Monday, August 15, 2011

Arrested development


Rousseau surely overestimated when he declared that “Man is born free, but everywhere he is in chains.”  We are tethered to the machine even in the womb, where the winnowing of future possibility begins with hormone-disrupting pesticides, heavy metals, an alphabet soup of industrial toxins, and the chemical shock of neonatal vitamins.  And in the first hours and months and years, the critical dance of maternal attachment, the back-and-forth, give-and-take of early identity formation becomes a stuttering, frame-jumping mélange, shrouded in sensory deprivation and interleaved with commercial advertising.  As we mature, complete maturation never happens, and our cyclically-expanding epigenetic emergence becomes a linear trajectory bent to the ends of an invisible mechanical leviathan that is even now chewing the ground from under our feet. 

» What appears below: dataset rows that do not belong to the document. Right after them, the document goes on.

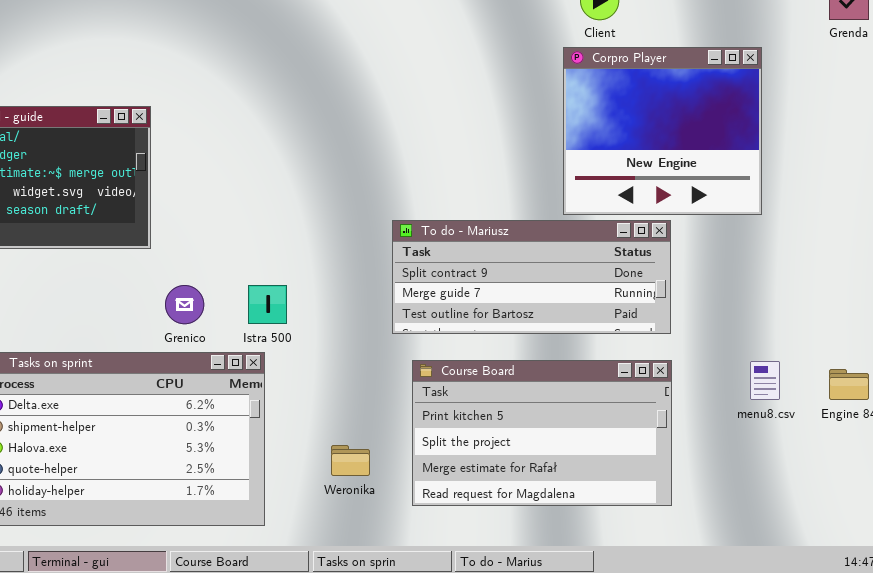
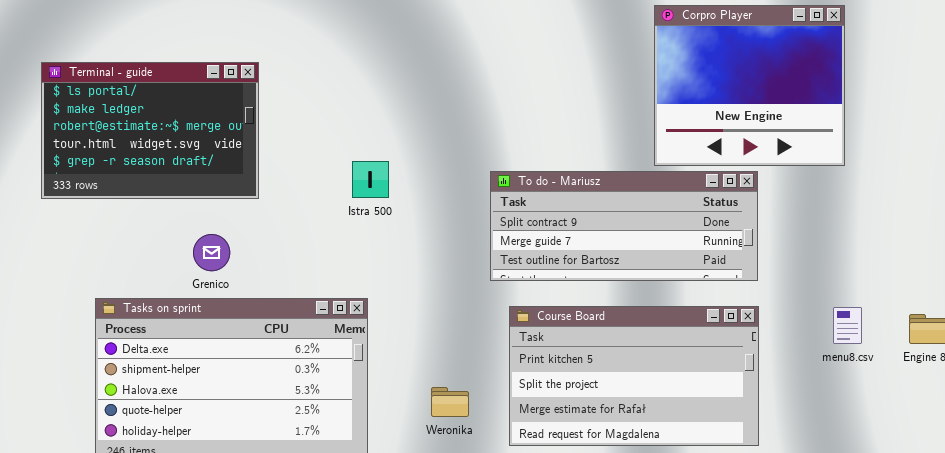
Grenico: [165,285,204,324] -> [193,234,230,271], moved
Istra 500: [248,285,287,324] -> [352,161,389,198], moved

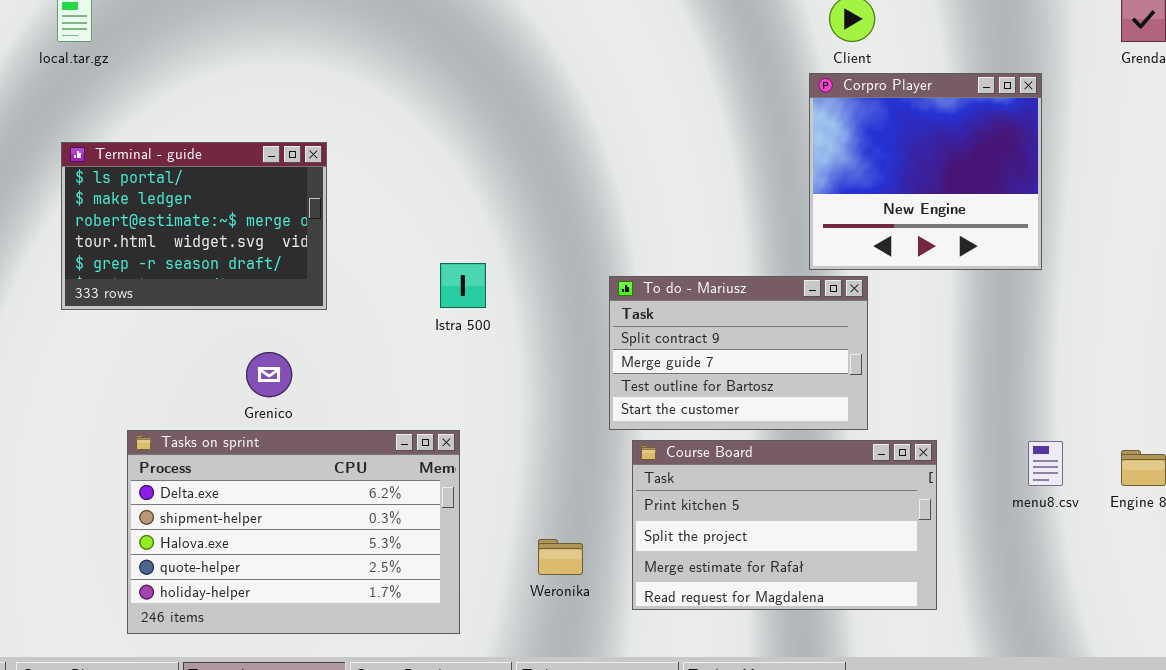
To do - Mariusz: [490,171,758,281] -> [609,276,868,430], resized

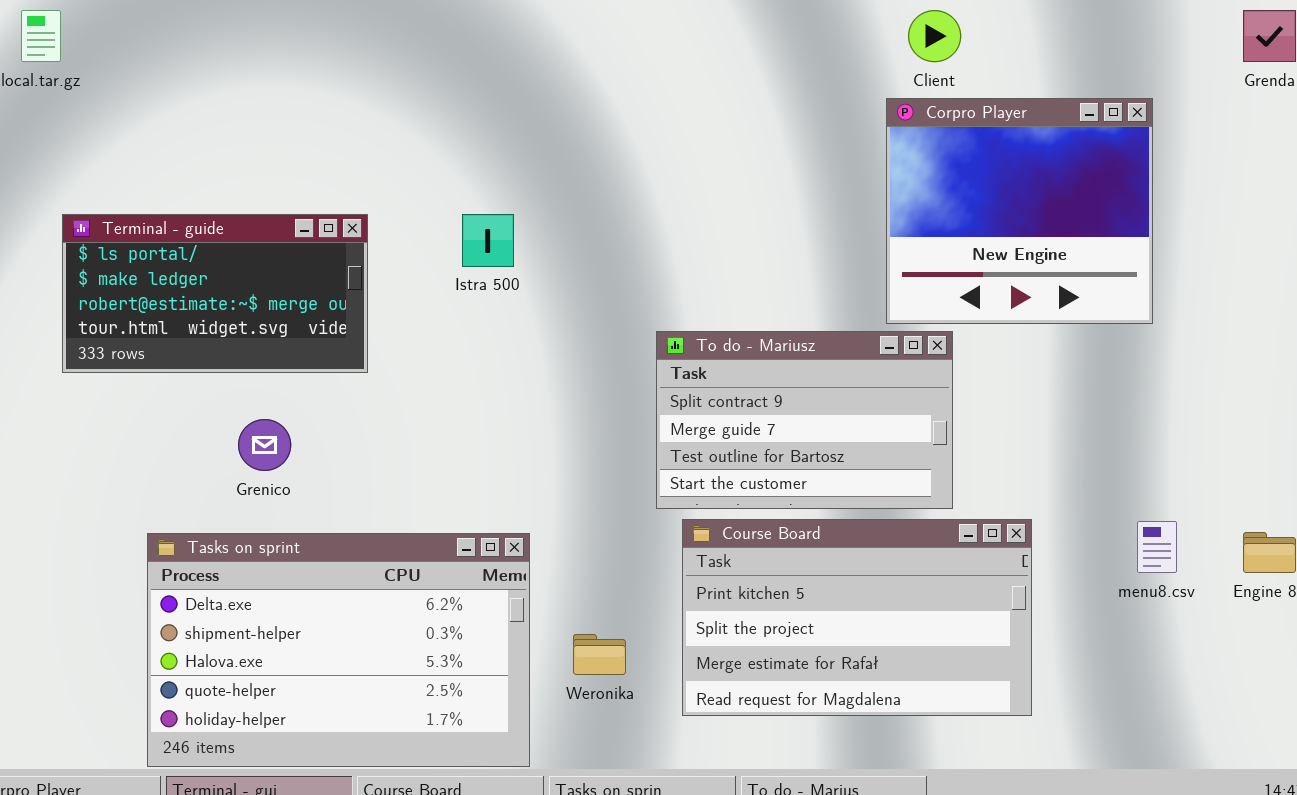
Terminal - guide: [61,142,327,310] -> [62,214,368,373], moved, resized
Istra 500: [440,263,486,308] -> [462,214,514,267], moved
Tasks on sprint: [127,430,460,634] -> [147,533,530,767], moved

Our earliest and most durable chains are those of arrested development.  Psychological modules designed to assemble in response to social and material conditions distinctly different than those we experience assemble themselves nonetheless.  But they are unfinished and distorted.  And their integration with other modules is incomplete, resulting in a permanent and systemic deficiency requiring external fortification.  Civilization both creates and services our insecurities, becoming first an oxygen tent, and then an iron lung.  Our immaturity is the source of a baseline dependency that provides the machine with sturdy psychological carabiners to latch onto.  

And the carabiners quickly become shackles.